The back and forth between the two sides continued this week, with Mr Sekata saying his ministry was still reviewing the proposed fee structures.

After completing his review of the proposal, Mr Sekata would then present it to Finance Minister Tlohang Sekhamane for authorisation.

“As a government, we need a holistic assessment of these issues since we are the sole sponsor of the university,” Mr Sekata said.

“We also want to look at the proposed increases to critical courses like sciences and agriculture. We cannot allow the already low enrolment in those courses to get worse by becoming more expensive.

“As a country, we would end up only excelling in social sciences and humanities.”

For his part, Prof Mahao said the university had in February this year agreed with then acting Development Planning minister Joshua Setipa to hold off demands for the students to pay the new fees structures until 1 March 2017. He said Mr Setipa had promised to give the university feedback on whether they would pay the difference or not.

Prof Mahao said when Mr Sekatle was appointed as Development Planning minister later in February, he was given a “clear report” of what had transpired by Mr Setipa.

“Two weeks ago, in a telephonic conversation, the minister said he had received what he needed to go ahead to present a proposal to the Finance minister, and that is a report of the shortfall from the NMDS,” the NUL vice-chancellor said.

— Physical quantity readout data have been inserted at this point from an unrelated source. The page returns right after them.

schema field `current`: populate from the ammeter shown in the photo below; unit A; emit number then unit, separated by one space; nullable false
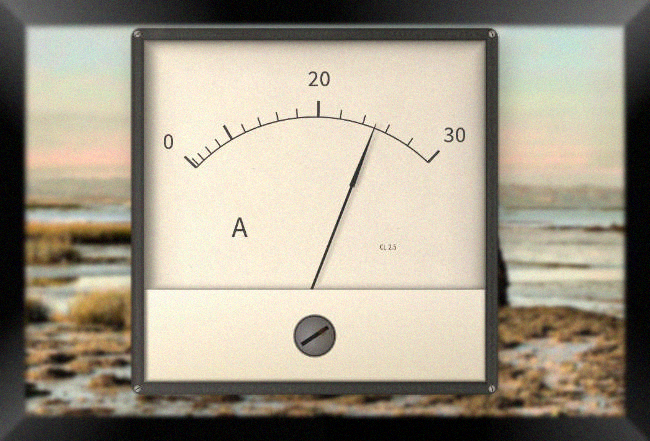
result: 25 A
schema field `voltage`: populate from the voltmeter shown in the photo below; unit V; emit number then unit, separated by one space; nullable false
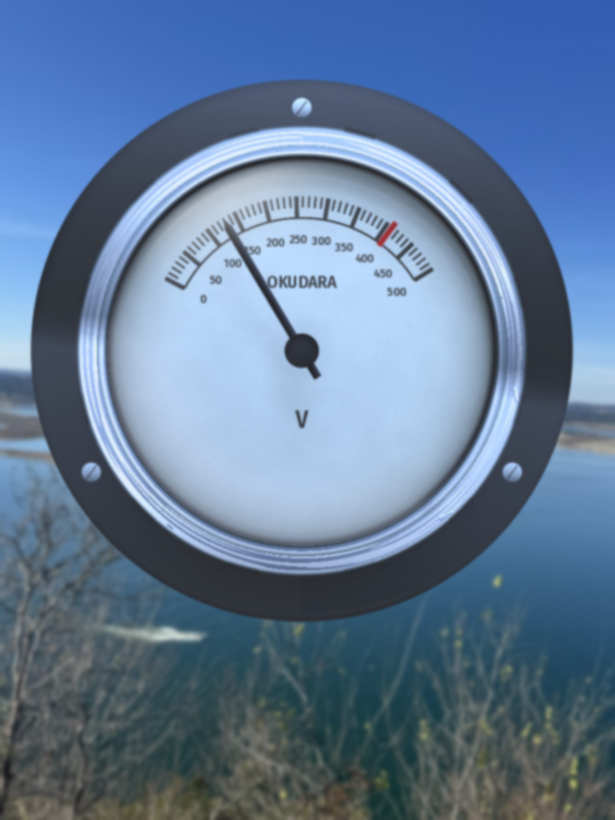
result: 130 V
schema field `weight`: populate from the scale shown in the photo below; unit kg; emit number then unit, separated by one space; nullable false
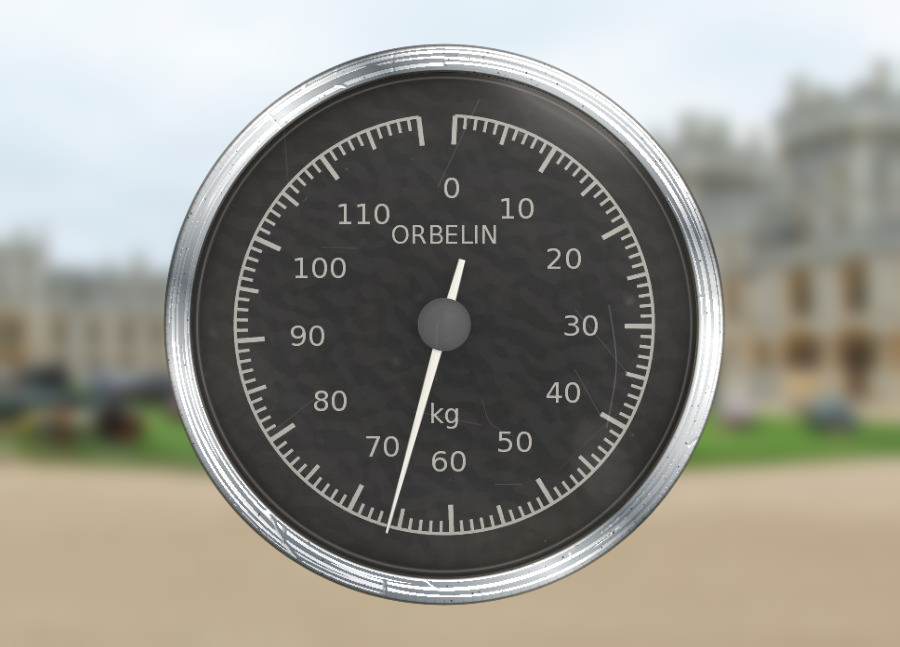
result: 66 kg
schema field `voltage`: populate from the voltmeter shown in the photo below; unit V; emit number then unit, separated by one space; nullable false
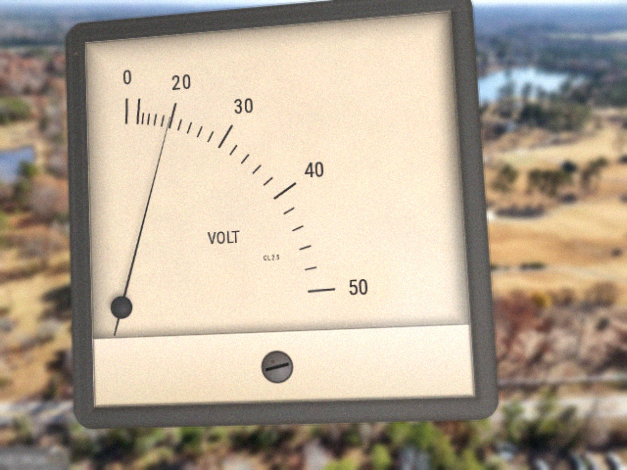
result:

“In return, I informed him that exams start on 24 April 2017 and the students would not be allowed to sit for the exams without having cleared their tuition debts and he promised the shortfall would have been addressed by that time.”

Prof Mahao said he engaged Mr Sekatle to assist in reassuring the protesting students last week.

“I requested that he assist me with his deputy principal secretary and a legal officer of the ministry who would come explain to the NUL students why they should stop their demonstration and not petition the prime minister,” he said.

“However, even after being addressed and promised that the government was doing all it could to rescue them, the students went ahead with their protest march and petitioned the prime minister. So they (government) are now trying to punish the students by not addressing their concerns.”